Parla un italiano eccezionale e nel libro si percepisce un suo grande affetto verso la lingua italiana, attraverso i sentimenti dei personaggi. Cosa la affascina maggiormente della lingua italiana?
È una lingua musicale, un canto con una sonorità splendida. Ed è questo che si manifesta in Maria, come una poesia che si manifesta in lei. Ho studiato il francese a scuola, ma verso l’italiano provo un sentimento d’amore perché ha una grande anima. Le confesso che è meraviglioso vedere e leggere la traduzione del romanzo in italiano.
Dal testo emerge un’immagine di famiglia poco tradizionale, si ha quasi la sensazione di un piccolo clan con legami poco sanguinei e molto di convivenza. È una sensazione corretta quella che ho percepito?

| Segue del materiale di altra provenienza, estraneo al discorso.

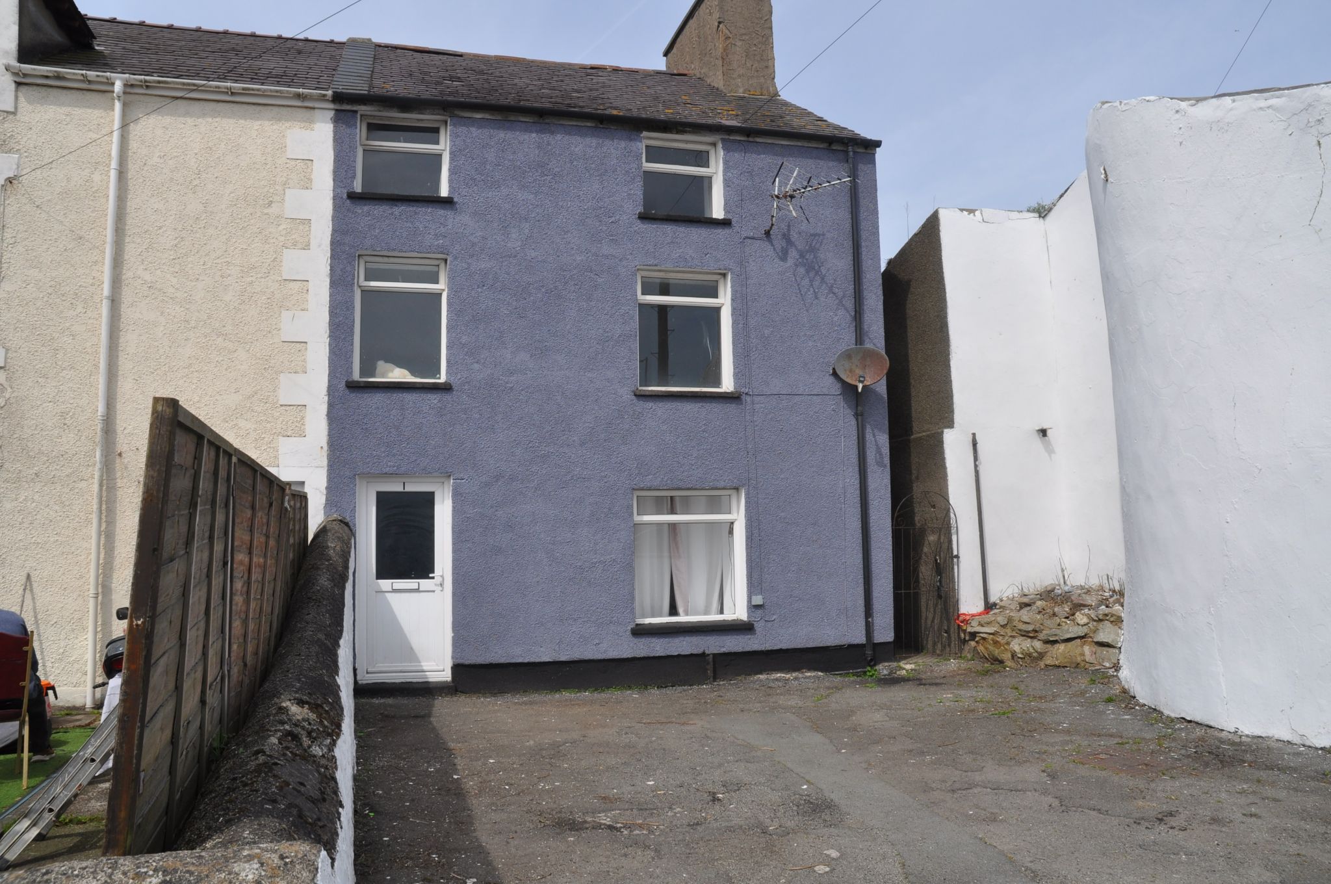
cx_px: 666
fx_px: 997
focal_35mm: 27
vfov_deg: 47.8
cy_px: 442
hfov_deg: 67.4
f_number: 9
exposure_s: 1/320
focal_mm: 18
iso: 200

In UK è totalmente normale incontrare famiglie allargate, tenute assieme dall’affetto più che dal legame di sangue. E questa riflessione che mi accenna, mi piace molto e mi sento in accordo. Sì, le famiglie allargate di oggi somigliano, in qualche modo, ai vecchi clan.
Altro aspetto molto forte nel libro è il passato, anzi la sua accettazione come unica forma per la vita. È anche un suo pensiero o solo una necessità narrativa?

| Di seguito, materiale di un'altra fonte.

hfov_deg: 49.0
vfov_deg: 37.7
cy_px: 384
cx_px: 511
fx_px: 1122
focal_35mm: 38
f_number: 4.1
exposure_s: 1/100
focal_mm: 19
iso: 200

Quella che risulta essenziale in relazione al passato e all’accettarlo è Simone, l’amica di Chiara. Simone è realista, guarda le cose per quello che sono e Chiara apprezza. Simone, quindi, aiuta Chiara a rendersi conto di quello che ha fatto. Infatti, Chiara sente il peso della responsabilità che la schiaccia senza sapere come alleggerire questo peso perché il senso di colpa la tormenta. Simone le offre una prospettiva diversa, quella del perdono di sé stessi. E io condivido appieno la posizione di Simone.
Come affronta la scrittura? Segue con disciplina un certo tipo di percorso?
Ho poche regole, ma essenziali. Scrivere tutti i giorni e distinguere il momento creativo da quello di ricerca, cioè prima scateno la fantasia senza prestare molta attenzione all’attendibilità storica dei fatti e poi ricerco le informazioni esatte. La creatività ha bisogno di riposo, la ricerca può esser fatta anche un po’ stanchi. Quando ero a Roma scrivevo al mattino e nel pomeriggio passeggiavo per le strade di Roma, e questa era la ricerca. Una delle migliori, direi.